HackerEarth Select the subset problem solution

In this HackerEarth Select the subset problem solution You are given an array A and B of size N.

You must select a subset of indices from 1 to N such that for any pair of indices (x,y), x != y in the subset one of the following conditions holds true:

1. A[x] < A[y] and B[x] < B[y]
2. A[x] > A[y] and B[x] > B[y]
3. A[x] = A[y] and B[x] != B[y]

Your task is to determine the largest possible size of a subset that satisfies the provided conditions.

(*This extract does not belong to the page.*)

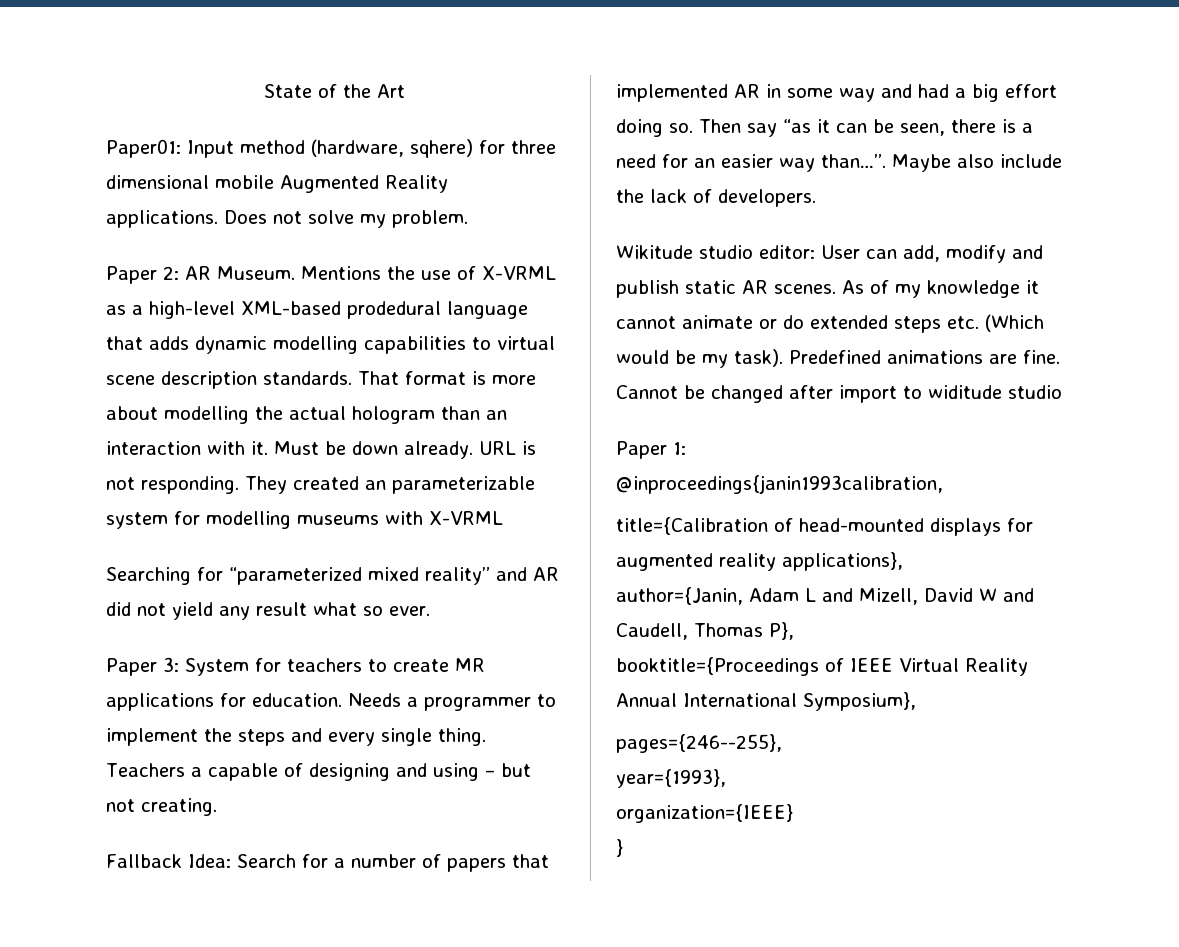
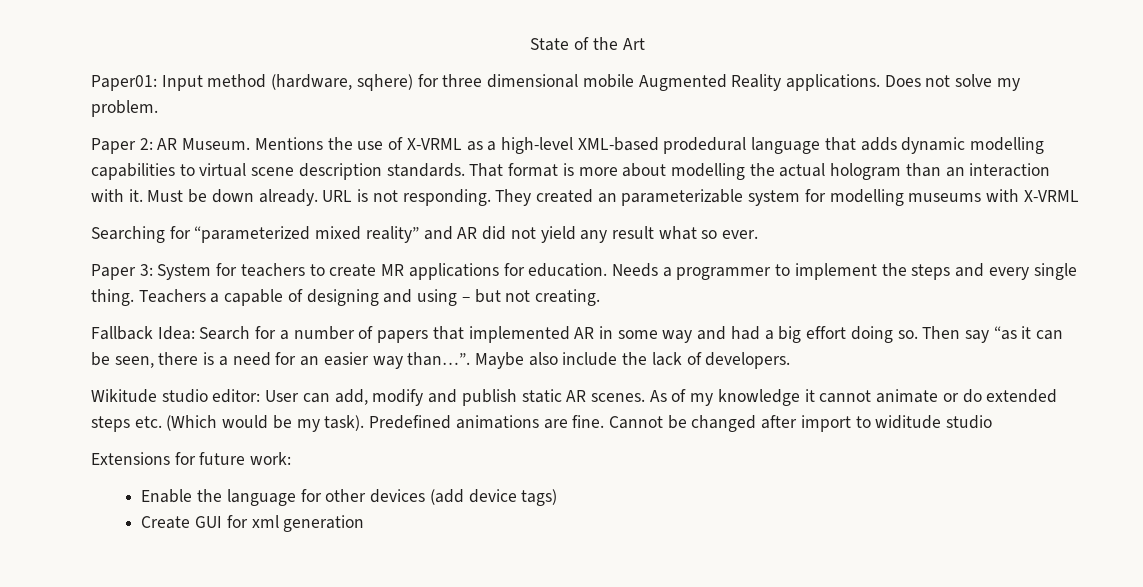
[616,441,686,459] [616,475,943,494] [616,517,1033,536] [616,552,903,571] [616,587,1034,605] [616,622,794,640] [616,657,1028,676] [616,692,916,711] [616,734,782,753] [616,769,726,788] [616,804,793,823] [616,839,623,857] Paper 1: // @inproceedings{janin1993calibration, // title={Calibration of head-mounted displays for augmented reality applications}, // author={Janin, Adam L and Mizell, David W and Caudell, Thomas P}, // booktitle={Proceedings of IEEE Virtual Reality Annual International Symposium}, // pages={246--255}, // year={1993}, // organization={IEEE} // } -> [91,452,292,465] [141,489,558,506] [141,515,365,532] Extensions for future work: // Enable the language for other devices (add device tags) // Create GUI for xml generation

HackerEarth Select the subset problem solution.

#include "bits/stdc++.h"
#define debug(...) fprintf(stderr, __VA_ARGS__), fflush(stderr)
#define time__(d) \
    for ( \
        auto blockTime = make_pair(chrono::high_resolution_clock::now(), true); \
        blockTime.second; \
        debug("%s: %d ms\n", d, (int)chrono::duration_cast<chrono::milliseconds>(chrono::high_resolution_clock::now() - blockTime.first).count()), blockTime.second = false \
    )
#ifdef LOCAL
#include "pprint.hpp"
#endif
#define endl '\n';
#define pb push_back
#define mod 1000000007
#define ll long long int
#define prn(x) cerr<<x<<endl;
#define all(x) x.begin(),x.end()
using namespace std;
#define test_case 1

int lis(vector<int> &v){
    int l=1;
    vector<int> Lis;
    Lis.pb(v[0]);
    for(int i=1;i<(int)v.size();++i){
        if(v[i]>Lis[l-1]){
            Lis.pb(v[i]);
            ++l;
        }
        else{
            int pos = lower_bound(all(Lis),v[i])-Lis.begin();
            Lis[pos]=v[i];
        }
    }
    return l;
}

void solution(){
    int n;
    cin>>n;
    assert(n>=1 && n<=100000);
    vector<int> a(n+1),b(n+1);
    for(int i=1;i<=n;++i){
        cin>>a[i];
        assert(a[i]>=1 && a[i]<=1000000000);
    }
    for(int i=1;i<=n;++i){
        cin>>b[i];
        assert(b[i]>=1 && b[i]<=1000000000);
    }
    vector<pair<int,int>> v;
    for(int i=1;i<=n;++i){
        v.pb({a[i],b[i]});
    }
    sort(all(v));
    vector<int> vv;
    for(auto x:v)
        vv.pb(x.second);
    cout<<lis(vv)<<endl;
}

int main(int argc, char *argv[])
{
    int t=1;
    if(test_case)
        cin>>t;
    assert(1 <= t and t <= 10);
        while(t--){
            solution();
        }
    return 0;
}

Second solution

#include <bits/stdc++.h>

using namespace std;
typedef long long ll;

const int MAX_N = 1e5 + 14;

template<class cmp>
struct LS {
    vector<int> v;
    vector<pair<int, int> > his;

    void add(int x) {
        int p = upper_bound(v.begin(), v.end(), x - 1, cmp()) - v.begin();
        if (p == v.size()) {
            his.push_back({-1, 0});
            v.push_back(x);
        }
        else {
            his.push_back({p, v[p]});
            v[p] = x;
        }
    }

    void swap(LS<cmp> &od) { od.v.swap(v); }

    void merge(LS<cmp> &od) {
        if (od.v.size() > v.size())
            v.swap(od.v);
        for (int i = 0; i < od.v.size(); i++)
            if (cmp()(od.v[i], v[i])) v[i] = od.v[i];
    }

    void undo() {
        assert(his.size());
        if (his.back().first == -1)
            v.pop_back();
        else
            v[his.back().first] = his.back().second;
        his.pop_back();
    }
};

typedef LS<less<int> > Lis;
typedef LS<greater<int> > Lds;

int main() {
    ios::sync_with_stdio(0), cin.tie(0);
    int t;
    cin >> t;
    while (t--) {
        int n;
        cin >> n;
        pair<int, int> a[n];
        for (int i = 0; i < n; ++i)
            cin >> a[i].first;
        for (int i = 0; i < n; ++i)
            cin >> a[i].second;
        sort(a, a + n);
        Lis lis;
        for (int i = 0; i < n; ++i)
            lis.add(a[i].second);
        cout << lis.v.size() << '\n';
    }
}